Who were the Nephilim?
A Devotional Series from Genesis
Online Bible Audio/Readings Links (ESV)
5/28 Reading Portions: Deuteronomy 1; Psalms 81-82; Isaiah 29; 3 John
Genesis 6:4
The Nephilim were on the earth in those days, and also afterward, when the sons of God came in to the daughters of man and they bore children to them. These were the mighty men who were of old, the men of renown.
UNBELIEVERS
By this verse, the Holy Spirit seems to go out of His way to ensure that we understand that the Nephilim (translated giants in the KJV) were not the progeny of the “sons of God” having an intimate union with the “daughters of man” because they existed before the sons of God had this relationship, “and also afterward.” Allow me to get redundant and reiterate. The result of the relationship between the sons of God and the daughters of man did not produce the resultant Nephilim. Nor did the flood destroy them. They also existed in the land of Canaan in the days of Moses after Israel’s deliverance from their bondage in Egypt. It is written,
So they brought to the people of Israel a bad report of the land that they had spied out, saying, “The land, through which we have gone to spy it out, is a land that devours its inhabitants, and all the people that we saw in it are of great height.

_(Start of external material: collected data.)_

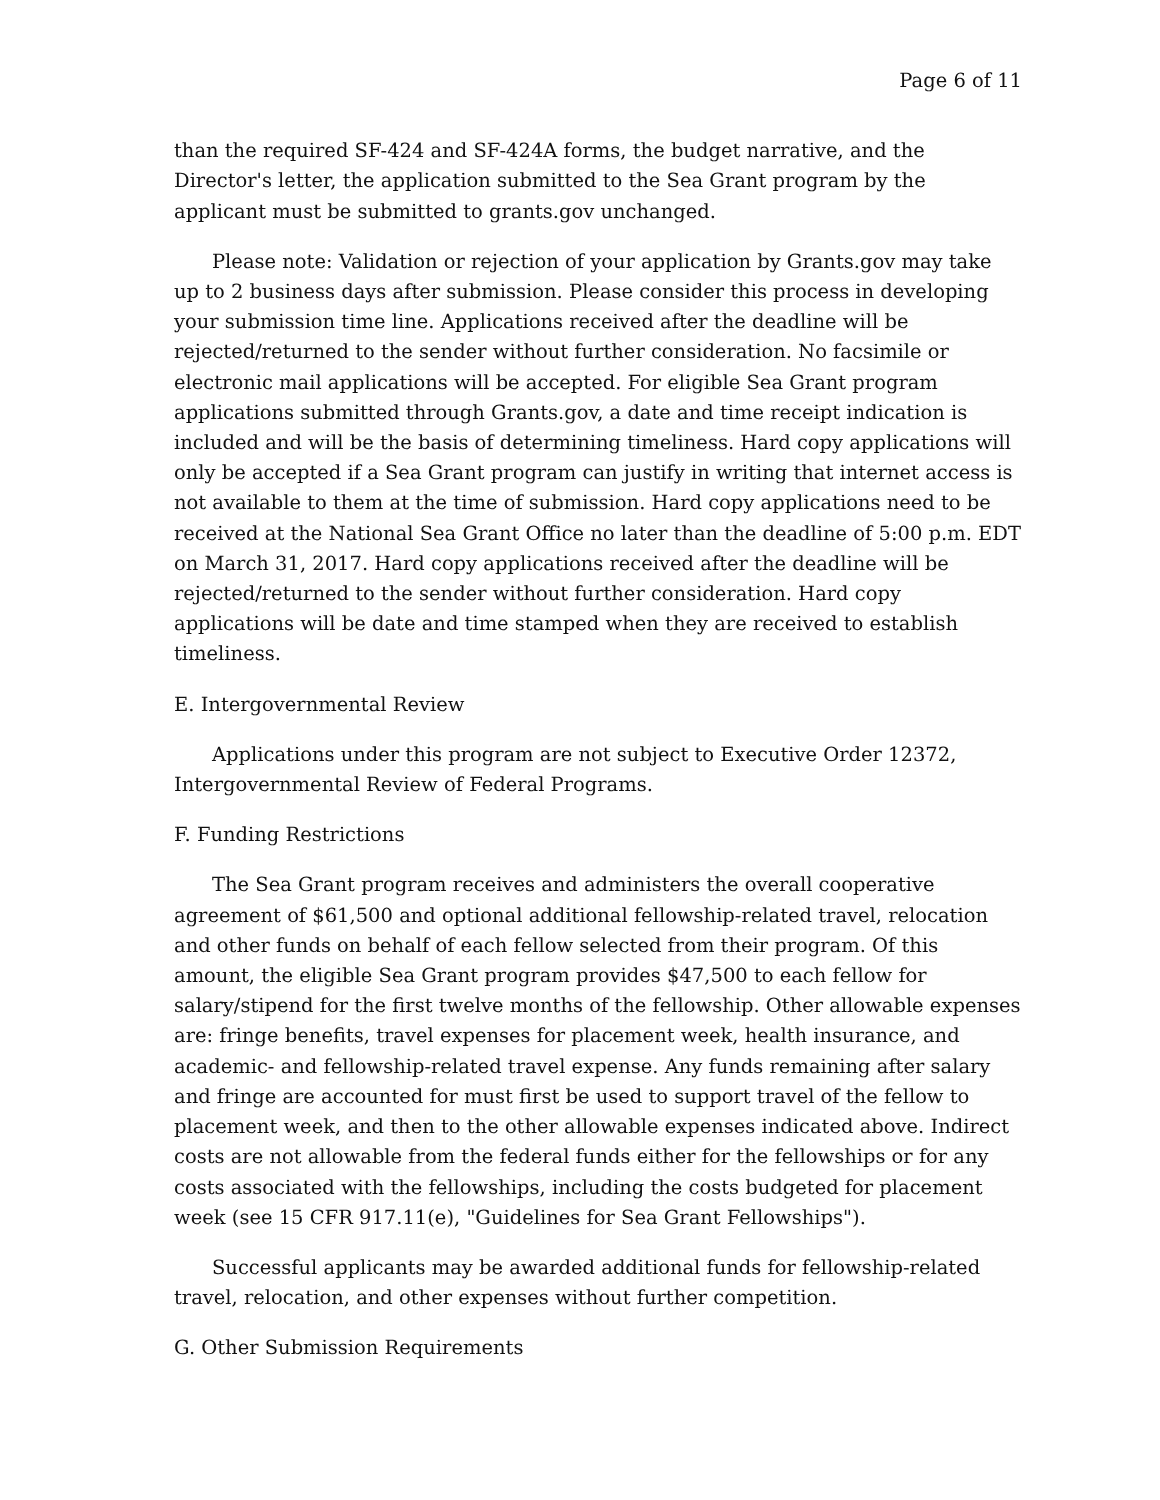Page 6 of 11
than the required SF-424 and SF-424A forms, the budget narrative, and the Director's letter, the application submitted to the Sea Grant program by the applicant must be submitted to grants.gov unchanged.
Please note: Validation or rejection of your application by Grants.gov may take up to 2 business days after submission. Please consider this process in developing your submission time line. Applications received after the deadline will be rejected/returned to the sender without further consideration. No facsimile or electronic mail applications will be accepted. For eligible Sea Grant program applications submitted through Grants.gov, a date and time receipt indication is included and will be the basis of determining timeliness. Hard copy applications will only be accepted if a Sea Grant program can justify in writing that internet access is not available to them at the time of submission. Hard copy applications need to be received at the National Sea Grant Office no later than the deadline of 5:00 p.m. EDT on March 31, 2017. Hard copy applications received after the deadline will be rejected/returned to the sender without further consideration. Hard copy applications will be date and time stamped when they are received to establish timeliness.
E. Intergovernmental Review
Applications under this program are not subject to Executive Order 12372, Intergovernmental Review of Federal Programs.
F. Funding Restrictions
The Sea Grant program receives and administers the overall cooperative agreement of $61,500 and optional additional fellowship-related travel, relocation and other funds on behalf of each fellow selected from their program. Of this amount, the eligible Sea Grant program provides $47,500 to each fellow for salary/stipend for the first twelve months of the fellowship. Other allowable expenses are: fringe benefits, travel expenses for placement week, health insurance, and academic- and fellowship-related travel expense. Any funds remaining after salary and fringe are accounted for must first be used to support travel of the fellow to placement week, and then to the other allowable expenses indicated above. Indirect costs are not allowable from the federal funds either for the fellowships or for any costs associated with the fellowships, including the costs budgeted for placement week (see 15 CFR 917.11(e), "Guidelines for Sea Grant Fellowships").
Successful applicants may be awarded additional funds for fellowship-related travel, relocation, and other expenses without further competition.
G. Other Submission Requirements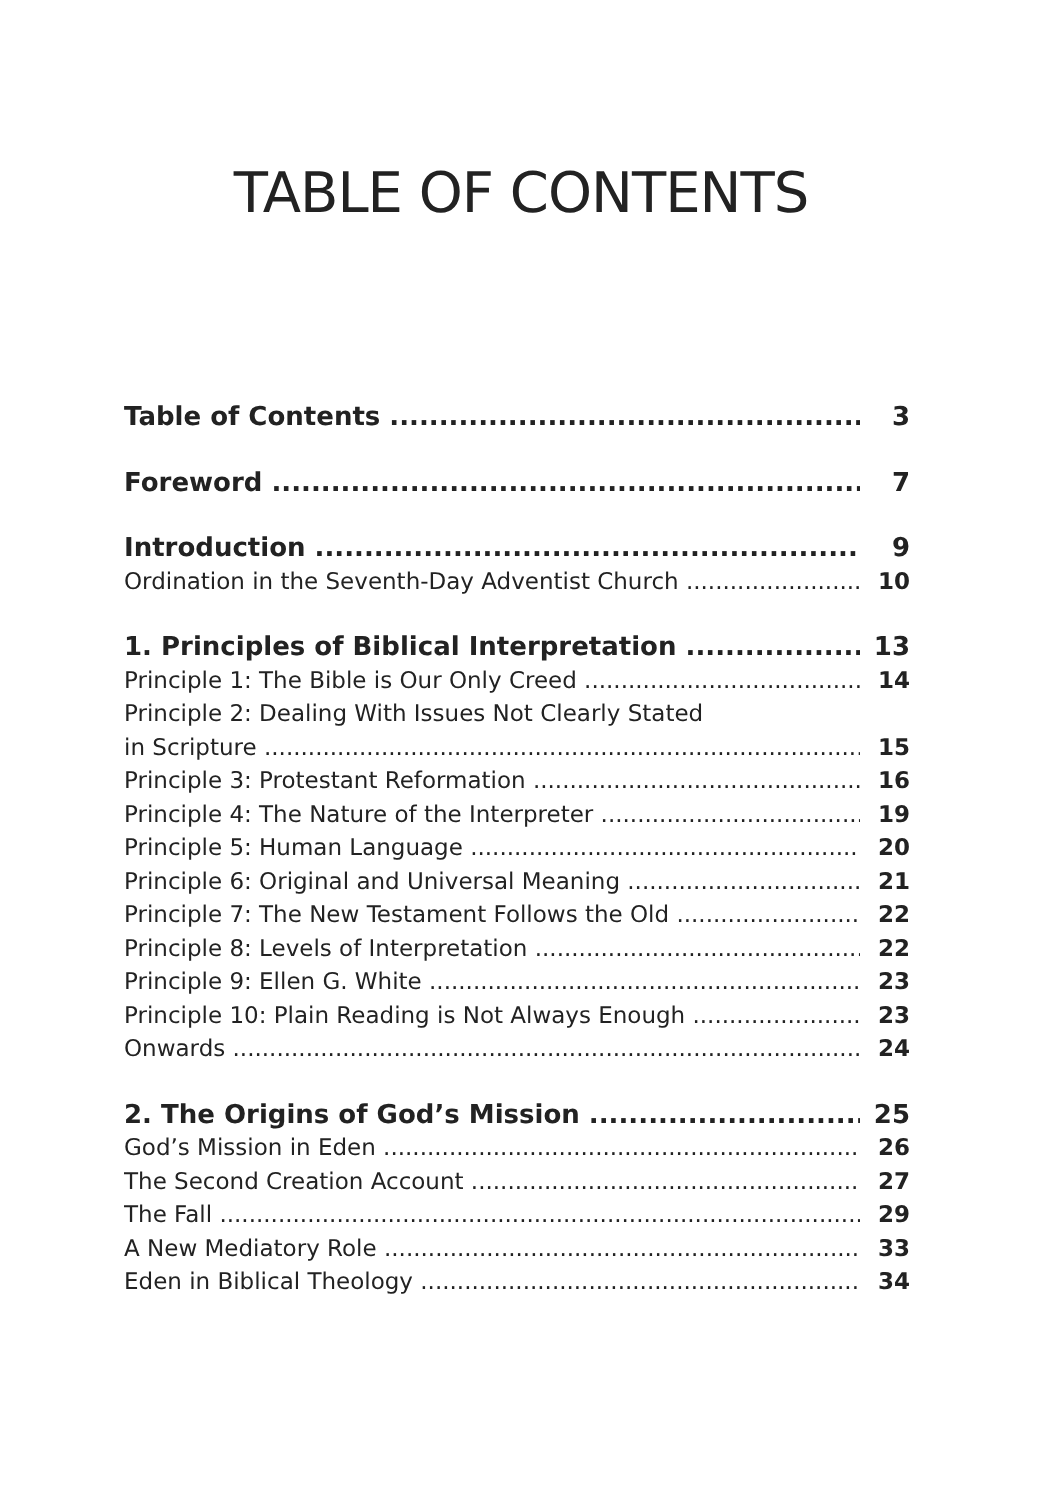TABLE OF CONTENTS
Table of Contents 3
Foreword 7
Introduction 9
Ordination in the Seventh-Day Adventist Church 10
1. Principles of Biblical Interpretation 13
Principle 1: The Bible is Our Only Creed 14
Principle 2: Dealing With Issues Not Clearly Stated
in Scripture 15
Principle 3: Protestant Reformation 16
Principle 4: The Nature of the Interpreter 19
Principle 5: Human Language 20
Principle 6: Original and Universal Meaning 21
Principle 7: The New Testament Follows the Old 22
Principle 8: Levels of Interpretation 22
Principle 9: Ellen G. White 23
Principle 10: Plain Reading is Not Always Enough 23
Onwards 24
2. The Origins of God’s Mission 25
God’s Mission in Eden 26
The Second Creation Account 27
The Fall 29
A New Mediatory Role 33
Eden in Biblical Theology 34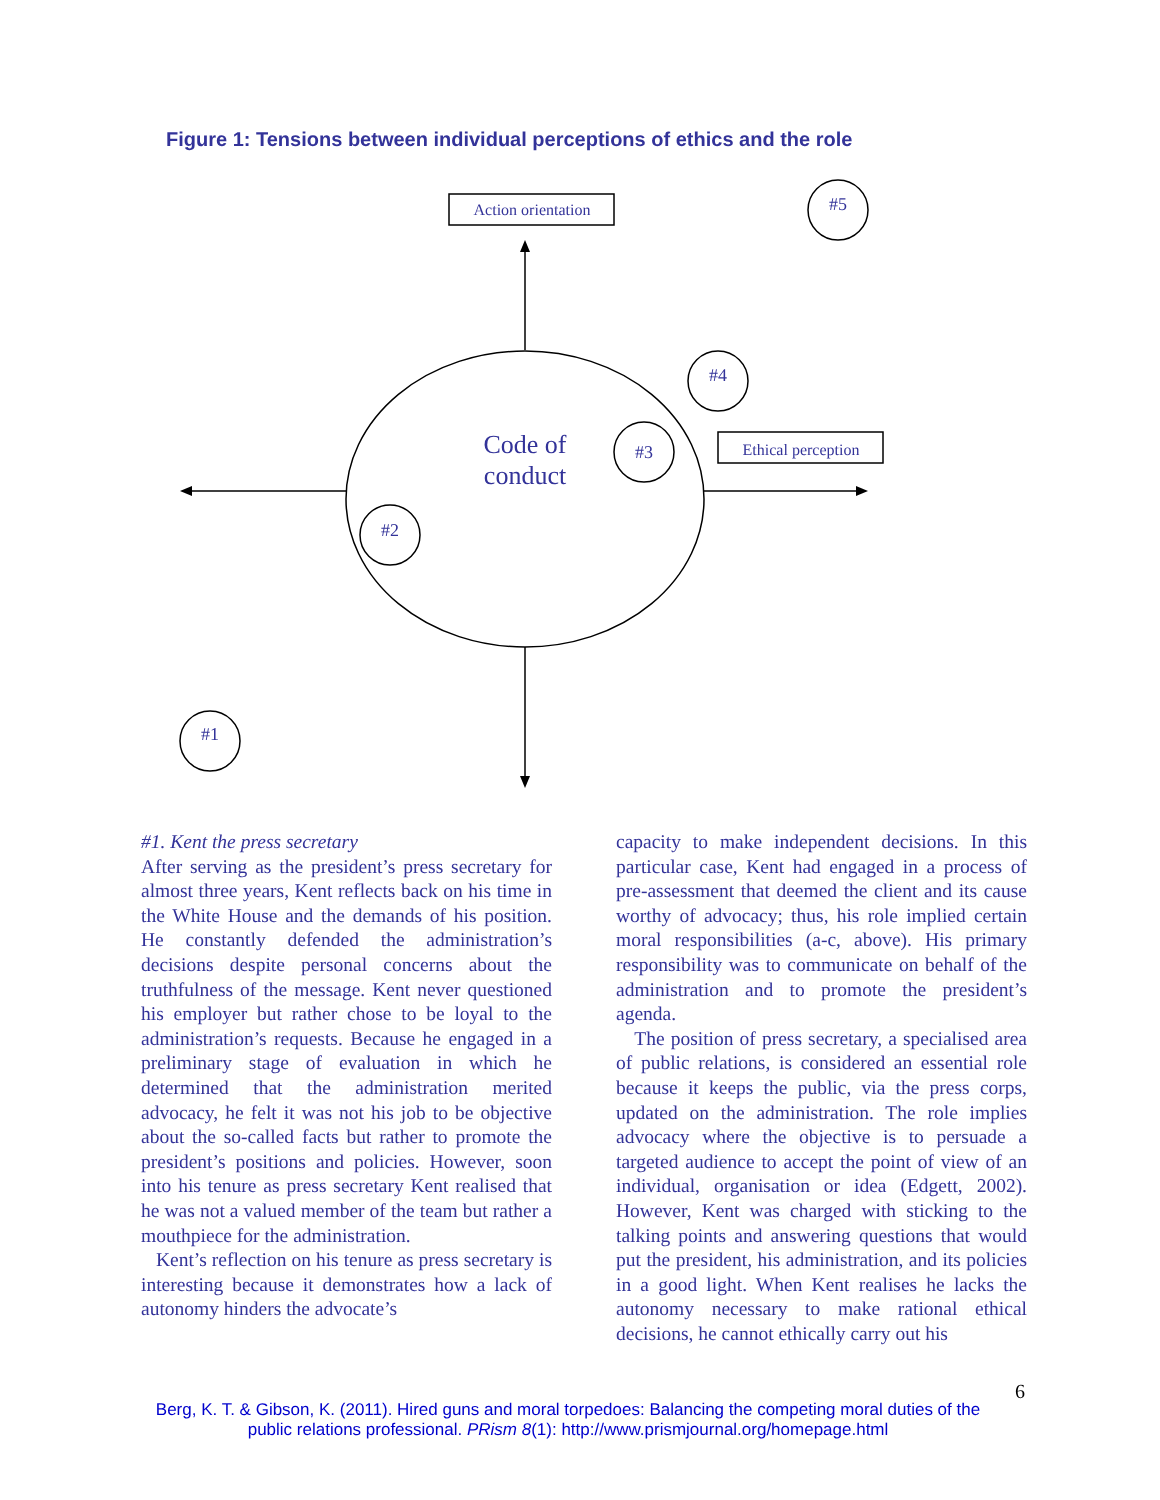Figure 1: Tensions between individual perceptions of ethics and the role
Action orientation
Ethical perception
#5
#4
#3
#2
#1
Code of
conduct
#1. Kent the press secretary
After serving as the president’s press secretary for almost three years, Kent reflects back on his time in the White House and the demands of his position. He constantly defended the administration’s decisions despite personal concerns about the truthfulness of the message. Kent never questioned his employer but rather chose to be loyal to the administration’s requests. Because he engaged in a preliminary stage of evaluation in which he determined that the administration merited advocacy, he felt it was not his job to be objective about the so-called facts but rather to promote the president’s positions and policies. However, soon into his tenure as press secretary Kent realised that he was not a valued member of the team but rather a mouthpiece for the administration.
Kent’s reflection on his tenure as press secretary is interesting because it demonstrates how a lack of autonomy hinders the advocate’s
capacity to make independent decisions. In this particular case, Kent had engaged in a process of pre-assessment that deemed the client and its cause worthy of advocacy; thus, his role implied certain moral responsibilities (a-c, above). His primary responsibility was to communicate on behalf of the administration and to promote the president’s agenda.
The position of press secretary, a specialised area of public relations, is considered an essential role because it keeps the public, via the press corps, updated on the administration. The role implies advocacy where the objective is to persuade a targeted audience to accept the point of view of an individual, organisation or idea (Edgett, 2002). However, Kent was charged with sticking to the talking points and answering questions that would put the president, his administration, and its policies in a good light. When Kent realises he lacks the autonomy necessary to make rational ethical decisions, he cannot ethically carry out his
6
Berg, K. T. & Gibson, K. (2011). Hired guns and moral torpedoes: Balancing the competing moral duties of the public relations professional. PRism 8(1): http://www.prismjournal.org/homepage.html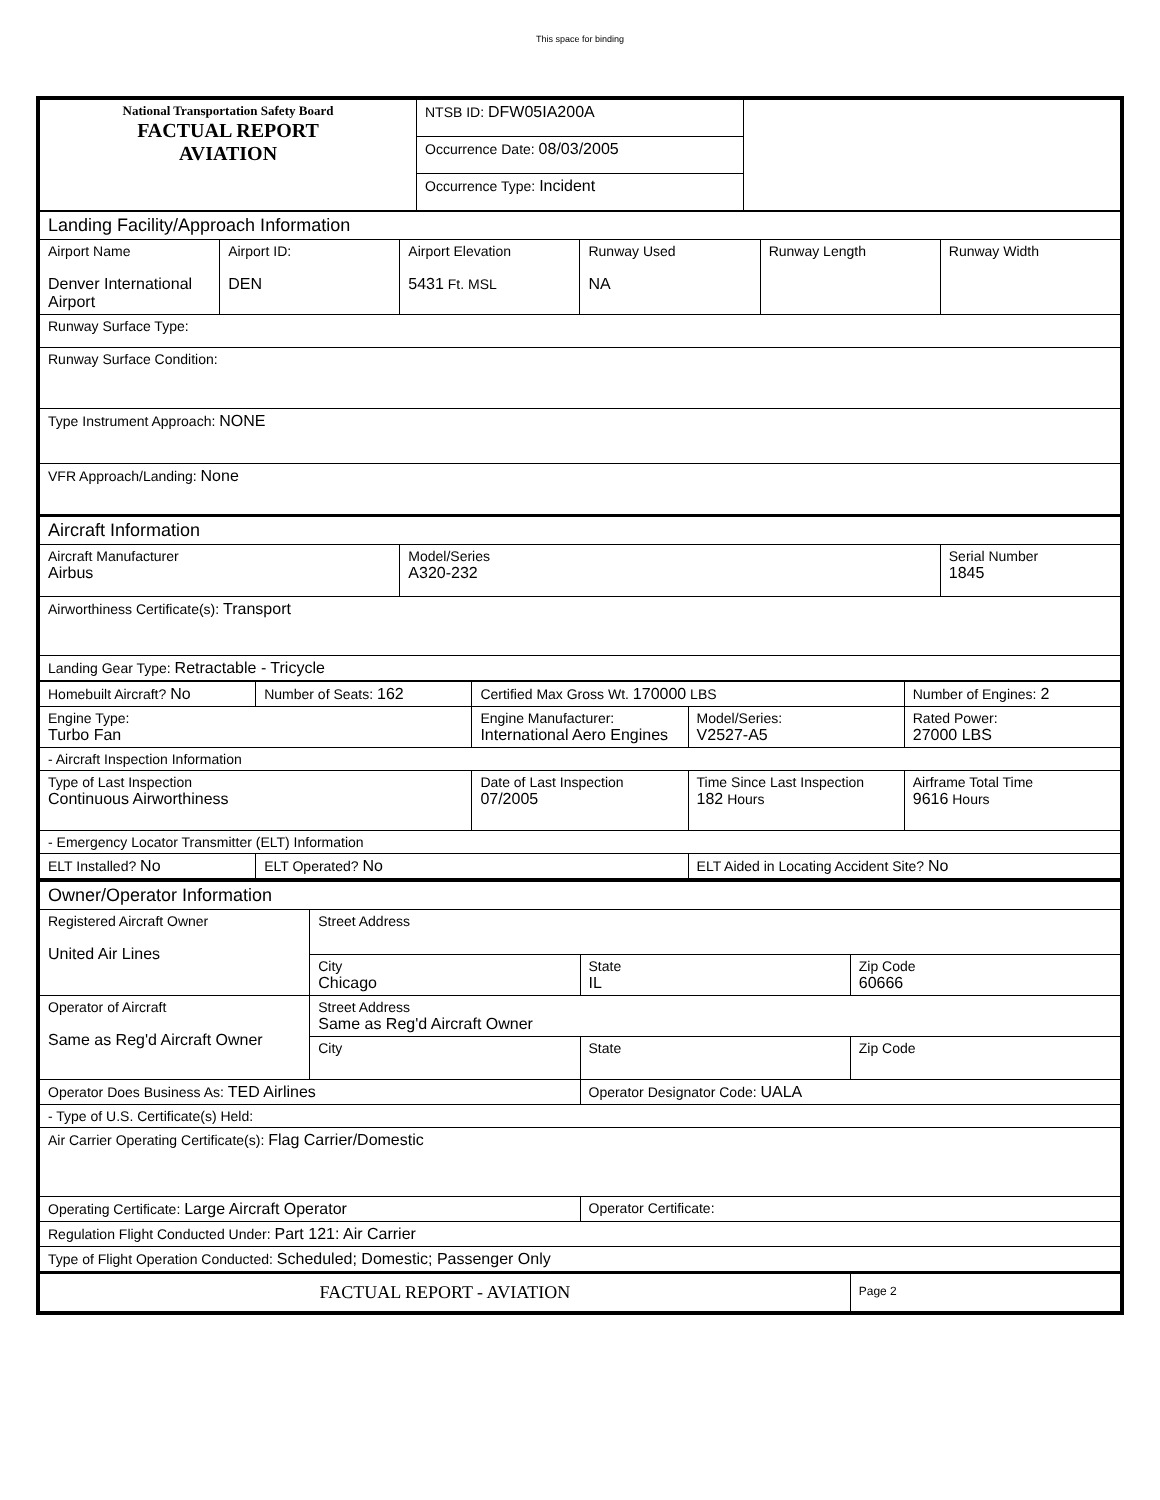This space for binding
| National Transportation Safety Board FACTUAL REPORT AVIATION | NTSB ID: DFW05IA200A | |
| | Occurrence Date: 08/03/2005 | |
| | Occurrence Type: Incident | |
| Landing Facility/Approach Information | | | | | |
| Airport Name Denver International Airport | Airport ID: DEN | Airport Elevation 5431 Ft. MSL | Runway Used NA | Runway Length | Runway Width |
| Runway Surface Type: | | | | | |
| Runway Surface Condition: | | | | | |
| Type Instrument Approach: NONE | | | | | |
| VFR Approach/Landing: None | | | | | |
| Aircraft Information | | | | | |
| Aircraft Manufacturer Airbus | | Model/Series A320-232 | | | Serial Number 1845 |
| Airworthiness Certificate(s): Transport | | | | | |
| Landing Gear Type: Retractable - Tricycle | | | | | |
| Homebuilt Aircraft? No | Number of Seats: 162 | Certified Max Gross Wt. 170000 LBS | | Number of Engines: 2 |
| Engine Type: Turbo Fan | | Engine Manufacturer: International Aero Engines | Model/Series: V2527-A5 | Rated Power: 27000 LBS |
| - Aircraft Inspection Information | | | | |
| Type of Last Inspection Continuous Airworthiness | | Date of Last Inspection 07/2005 | Time Since Last Inspection 182 Hours | Airframe Total Time 9616 Hours |
| - Emergency Locator Transmitter (ELT) Information | | | | |
| ELT Installed? No | ELT Operated? No | | ELT Aided in Locating Accident Site? No | |
| Owner/Operator Information | | | |
| Registered Aircraft Owner United Air Lines | Street Address | | |
| | City Chicago | State IL | Zip Code 60666 |
| Operator of Aircraft Same as Reg'd Aircraft Owner | Street Address Same as Reg'd Aircraft Owner | | |
| | City | State | Zip Code |
| Operator Does Business As: TED Airlines | | Operator Designator Code: UALA | |
| - Type of U.S. Certificate(s) Held: | | | |
| Air Carrier Operating Certificate(s): Flag Carrier/Domestic | | | |
| Operating Certificate: Large Aircraft Operator | | Operator Certificate: | |
| Regulation Flight Conducted Under: Part 121: Air Carrier | | | |
| Type of Flight Operation Conducted: Scheduled; Domestic; Passenger Only | | | |
| FACTUAL REPORT - AVIATION | | | Page 2 |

And there we saw the Nephilim (the sons of Anak, who come from the Nephilim), and we seemed to ourselves like grasshoppers, and so we seemed to them.” Numbers 13:32-33, emphasis added
So, who were the Nephilim? I suggest to you that it was an ancient term for unbelievers, like goy or goyim was a later term for non-Israelite or non-Jew. “The Nephilim” is plural, in Hebrew הַנפִלִים (han-fi-LEEYM), and it comes from the Hebrew primitive root נָפַל (na-FAL). The primitive root means “to fall,” as in its first use in the Bible, in Adam falling into a deep sleep:
So the LORD God caused a deep sleep to fall upon the man, and while he slept took one of his ribs and closed up its place with flesh. Genesis 2:21, emphasis added
The next time this primitive root appears, it is used twice to explain the fallen countenance of Cain when the prideful work of his unfaithful hands was rejected by God in Cain’s attempt to worship:
And the LORD had regard for Abel and his offering, but for Cain and his offering He had no regard. So Cain was very angry, and his face fell. The LORD said to Cain, “Why are you angry, and why has your face fallen?” Genesis 4:4b-6, emphasis added (click here to read devotional for Gen 4:3-5)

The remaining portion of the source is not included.